Figure 1: Covid-19 deaths in N Ireland (cumulative)
Where does this leave us for making comparisons? At the time of writing, the daily reported figures indicate a death rate for the Republic of 31.9 per 100,000 population and 26.3 for the North. How is it that the North, with later lockdowns and more restrictive testing, is recording a lower crude death rate? This is contrary to what one might expect from the international experience where countries following World Health Organisation guidelines and acting quickly, have recorded much lower Covid-19 death tolls.
The daily counts receive the most publicity and are the most often quoted. But they are not comparable for two reasons. First the Republic’s daily total includes deaths that have not been tested positive for Covid-19. Secondly the North’s daily figure consists mostly of hospital deaths whereas these are only a minority (about 40 per cent) in the Republic’s daily total. This is a direct result of different testing policies. In the Republic, testing and contact tracing, whatever the difficulties, were expanded from early March. But from 12 March, the British Government decided to stop contact tracing and to restrict testing to hospital patients.
Within a matter of days, the North fell behind the Republic in the confirmation of cases. By 21 March, the Republic’s case rate was double the North’s and the recent expansion of testing in the North has not as yet changed the overall picture: the Republic’s rate at 494 per 100,000 population (20 May) remains more than double that in the North where it is 235 per 100,000 population. Put another way, about one in 50 have been tested in the North compared to one in 20 in the Republic.
One way of approaching the comparison is to go for the highest number in Figure 1: excess deaths. This is regarded as the gold standard for assessing the impact of an epidemic or other exceptional event on mortality. As distinguished statistician David Spiegelhalter says, excess mortality “is currently a reasonable measure of the total impact of the epidemic, both the virus and the measures taken against it”.
What about excess deaths in the Republic?
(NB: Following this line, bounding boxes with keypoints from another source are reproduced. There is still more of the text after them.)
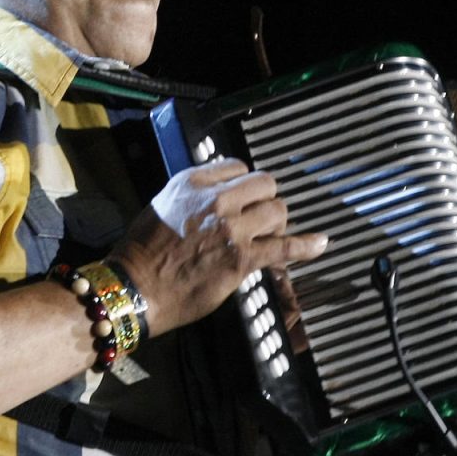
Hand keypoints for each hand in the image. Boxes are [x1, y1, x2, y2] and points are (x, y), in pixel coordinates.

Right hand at [110, 157, 327, 335]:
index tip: (245, 199)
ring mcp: (231, 229)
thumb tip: (224, 185)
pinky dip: (307, 245)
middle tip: (259, 220)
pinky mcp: (242, 258)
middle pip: (265, 184)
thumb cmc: (144, 251)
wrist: (135, 288)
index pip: (238, 167)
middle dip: (266, 200)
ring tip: (269, 237)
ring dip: (278, 223)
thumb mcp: (164, 204)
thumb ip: (196, 192)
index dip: (245, 185)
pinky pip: (285, 246)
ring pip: (277, 210)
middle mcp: (215, 200)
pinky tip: (321, 243)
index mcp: (193, 183)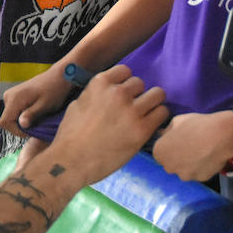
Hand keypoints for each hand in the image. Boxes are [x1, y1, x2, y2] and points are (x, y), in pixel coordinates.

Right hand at [0, 66, 71, 136]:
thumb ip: (31, 114)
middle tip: (37, 124)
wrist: (58, 77)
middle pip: (7, 120)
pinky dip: (23, 116)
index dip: (16, 130)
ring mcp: (11, 96)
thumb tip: (22, 124)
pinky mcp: (15, 96)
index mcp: (14, 98)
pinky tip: (35, 112)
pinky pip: (14, 112)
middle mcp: (9, 96)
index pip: (4, 122)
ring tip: (37, 117)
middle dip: (20, 126)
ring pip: (10, 117)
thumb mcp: (45, 105)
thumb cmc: (54, 89)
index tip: (31, 130)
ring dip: (22, 121)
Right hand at [50, 65, 167, 184]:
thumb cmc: (70, 135)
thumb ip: (96, 94)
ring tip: (145, 116)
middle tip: (131, 109)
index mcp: (100, 83)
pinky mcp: (142, 129)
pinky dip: (158, 119)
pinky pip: (162, 113)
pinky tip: (149, 127)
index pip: (125, 71)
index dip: (124, 83)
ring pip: (157, 95)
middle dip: (137, 95)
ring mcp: (132, 111)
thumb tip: (108, 92)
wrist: (71, 161)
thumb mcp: (78, 103)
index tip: (122, 94)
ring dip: (152, 104)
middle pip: (141, 83)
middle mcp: (118, 93)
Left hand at [152, 111, 232, 180]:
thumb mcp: (177, 121)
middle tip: (190, 146)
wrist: (219, 136)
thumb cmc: (195, 125)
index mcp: (160, 152)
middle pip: (171, 164)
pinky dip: (202, 167)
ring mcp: (185, 175)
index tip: (178, 141)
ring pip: (185, 170)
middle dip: (177, 157)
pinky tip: (209, 156)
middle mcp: (169, 167)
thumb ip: (167, 131)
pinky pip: (199, 173)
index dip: (169, 147)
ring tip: (201, 151)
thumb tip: (162, 134)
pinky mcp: (200, 179)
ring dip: (190, 164)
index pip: (160, 154)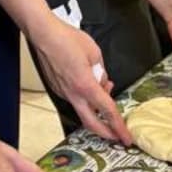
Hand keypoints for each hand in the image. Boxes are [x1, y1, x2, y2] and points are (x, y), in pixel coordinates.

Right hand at [28, 23, 132, 147]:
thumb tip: (102, 81)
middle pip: (91, 123)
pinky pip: (73, 98)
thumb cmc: (67, 39)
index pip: (108, 111)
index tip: (126, 137)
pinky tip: (88, 84)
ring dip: (95, 109)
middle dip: (106, 133)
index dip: (119, 127)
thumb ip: (101, 71)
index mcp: (86, 85)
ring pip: (82, 110)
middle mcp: (73, 93)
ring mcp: (63, 92)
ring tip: (104, 92)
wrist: (44, 34)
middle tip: (116, 135)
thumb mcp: (95, 53)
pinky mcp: (56, 88)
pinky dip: (84, 97)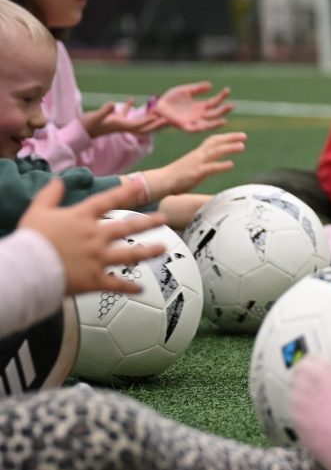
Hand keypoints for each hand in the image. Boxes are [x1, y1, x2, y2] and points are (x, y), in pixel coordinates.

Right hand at [18, 179, 167, 294]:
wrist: (27, 268)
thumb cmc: (32, 238)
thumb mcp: (38, 210)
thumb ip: (50, 194)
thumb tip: (58, 179)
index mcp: (82, 218)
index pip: (107, 201)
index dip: (125, 192)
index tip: (140, 186)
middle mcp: (96, 236)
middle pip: (127, 228)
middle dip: (148, 223)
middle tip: (164, 218)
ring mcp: (99, 258)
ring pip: (130, 254)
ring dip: (148, 251)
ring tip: (162, 248)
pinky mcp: (96, 279)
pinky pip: (117, 284)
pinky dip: (130, 287)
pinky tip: (141, 289)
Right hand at [80, 99, 164, 137]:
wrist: (80, 130)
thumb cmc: (87, 125)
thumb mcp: (95, 117)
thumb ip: (104, 111)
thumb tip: (113, 103)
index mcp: (120, 126)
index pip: (138, 125)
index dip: (148, 122)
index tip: (158, 118)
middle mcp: (122, 126)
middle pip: (143, 128)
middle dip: (155, 125)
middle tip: (168, 120)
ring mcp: (118, 122)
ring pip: (137, 121)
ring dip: (147, 117)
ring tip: (157, 111)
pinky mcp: (112, 118)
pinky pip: (124, 113)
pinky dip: (129, 107)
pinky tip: (132, 98)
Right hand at [144, 132, 245, 198]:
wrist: (162, 181)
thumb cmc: (177, 177)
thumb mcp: (192, 168)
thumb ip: (203, 165)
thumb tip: (211, 168)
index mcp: (197, 153)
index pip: (212, 141)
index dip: (225, 137)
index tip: (237, 136)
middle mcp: (198, 155)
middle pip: (216, 142)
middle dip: (230, 138)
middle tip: (244, 136)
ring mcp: (197, 163)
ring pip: (215, 152)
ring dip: (229, 148)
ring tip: (242, 146)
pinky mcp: (196, 173)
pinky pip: (210, 167)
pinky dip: (221, 165)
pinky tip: (231, 164)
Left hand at [154, 82, 232, 132]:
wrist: (158, 106)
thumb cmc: (171, 99)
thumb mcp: (185, 90)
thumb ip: (197, 88)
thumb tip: (211, 85)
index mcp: (201, 106)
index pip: (215, 102)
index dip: (222, 97)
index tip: (228, 90)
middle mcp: (200, 115)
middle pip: (215, 113)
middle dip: (223, 110)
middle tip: (231, 105)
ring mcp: (193, 121)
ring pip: (208, 124)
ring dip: (216, 123)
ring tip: (224, 119)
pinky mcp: (185, 126)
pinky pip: (195, 129)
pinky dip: (201, 128)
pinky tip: (205, 126)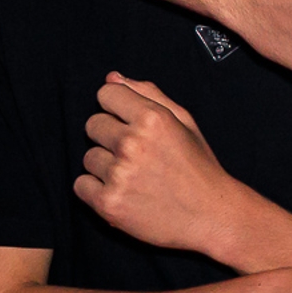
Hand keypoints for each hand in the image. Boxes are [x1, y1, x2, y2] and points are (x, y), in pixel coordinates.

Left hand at [74, 74, 235, 255]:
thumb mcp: (184, 122)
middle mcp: (133, 143)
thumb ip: (149, 95)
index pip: (106, 94)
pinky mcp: (109, 203)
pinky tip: (122, 192)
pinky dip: (96, 190)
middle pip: (92, 124)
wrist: (210, 214)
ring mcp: (119, 174)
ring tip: (133, 176)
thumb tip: (112, 78)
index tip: (129, 122)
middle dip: (109, 136)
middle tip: (134, 153)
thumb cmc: (198, 166)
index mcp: (153, 118)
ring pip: (88, 157)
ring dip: (105, 166)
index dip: (117, 108)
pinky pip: (81, 185)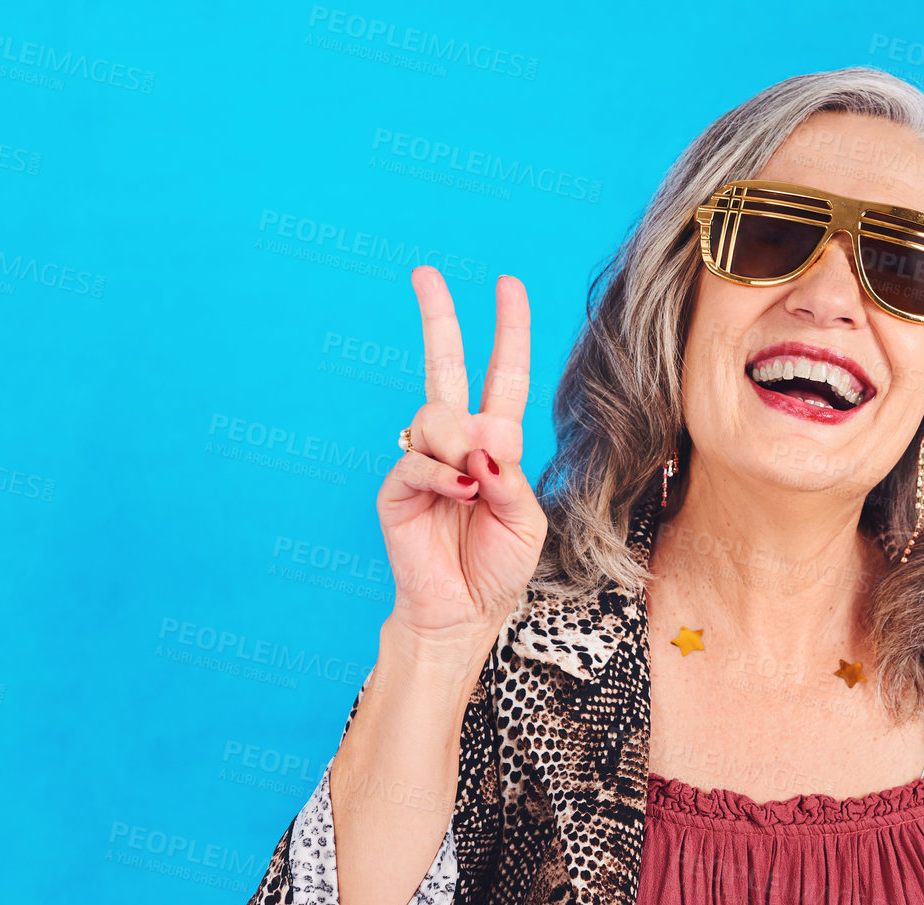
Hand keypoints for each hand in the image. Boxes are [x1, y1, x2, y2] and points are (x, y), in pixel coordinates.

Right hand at [378, 268, 547, 648]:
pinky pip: (419, 460)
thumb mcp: (525, 518)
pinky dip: (446, 475)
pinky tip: (462, 492)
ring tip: (476, 486)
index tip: (508, 285)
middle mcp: (457, 442)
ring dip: (463, 446)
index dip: (508, 332)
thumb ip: (511, 477)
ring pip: (436, 417)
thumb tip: (482, 442)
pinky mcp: (397, 486)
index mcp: (495, 443)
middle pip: (445, 366)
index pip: (502, 376)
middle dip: (439, 318)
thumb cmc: (499, 566)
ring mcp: (423, 460)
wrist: (465, 612)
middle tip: (426, 273)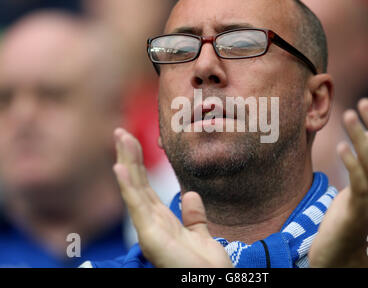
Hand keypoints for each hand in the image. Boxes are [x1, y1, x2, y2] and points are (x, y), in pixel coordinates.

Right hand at [113, 128, 232, 267]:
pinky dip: (128, 186)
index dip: (138, 164)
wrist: (211, 283)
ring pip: (134, 188)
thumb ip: (194, 216)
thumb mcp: (201, 236)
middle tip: (120, 131)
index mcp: (163, 220)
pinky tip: (120, 167)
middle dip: (129, 156)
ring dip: (126, 161)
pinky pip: (137, 207)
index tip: (133, 141)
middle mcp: (152, 222)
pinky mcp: (150, 236)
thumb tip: (190, 194)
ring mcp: (149, 228)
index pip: (146, 186)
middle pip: (137, 183)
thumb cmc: (205, 268)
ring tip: (120, 137)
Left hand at [309, 98, 367, 266]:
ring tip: (349, 114)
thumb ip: (361, 168)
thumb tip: (365, 139)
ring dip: (363, 137)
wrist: (339, 258)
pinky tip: (341, 146)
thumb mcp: (354, 190)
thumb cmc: (343, 221)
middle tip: (364, 101)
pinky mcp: (355, 214)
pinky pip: (359, 186)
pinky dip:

While weekly mortality statistics are not published, there is a proxy for excess deaths that several academics are now using to assess the impact of Covid-19. Seamus Coffey, University College Cork, has shown that there is a remarkably close relationship between the official count of registered deaths and death notices posted on RIP.ie going back over a number of years.
Republic of Ireland and Northern Ireland all-cause excess mortality rates, based on cumulative deaths from 28th March to 8th May.
This means we can compare north/south excess deaths using the proxy as shown in Figure 2. The graph compares excess death rates at four dates, based on cumulative totals. At every point the North’s rate is well above the Republic’s, narrowing slightly to 41 per cent higher for the latest date shown. This is a very similar result to the one provided in my Irish Times article.
As the policy discussion turns to how and when to relax lockdown measures, there is a danger that efforts to suppress the virus will be undermined if the two jurisdictions do not follow similar policies. Two areas stand out. First, testing, tracing and isolating practices need to be aligned to prevent the infection circulating more freely in the North relative to the Republic. Secondly, as Gabriel Scally and others have argued, health surveillance at points of entry to the island needs to be the same either side of the border.
Ideally in future, the Republic will shorten the time allowed for a death to be registered from three months to five days and will publish mortality statistics weekly as in the North and on a similar basis. The need to compare outcomes does not disappear with the first wave.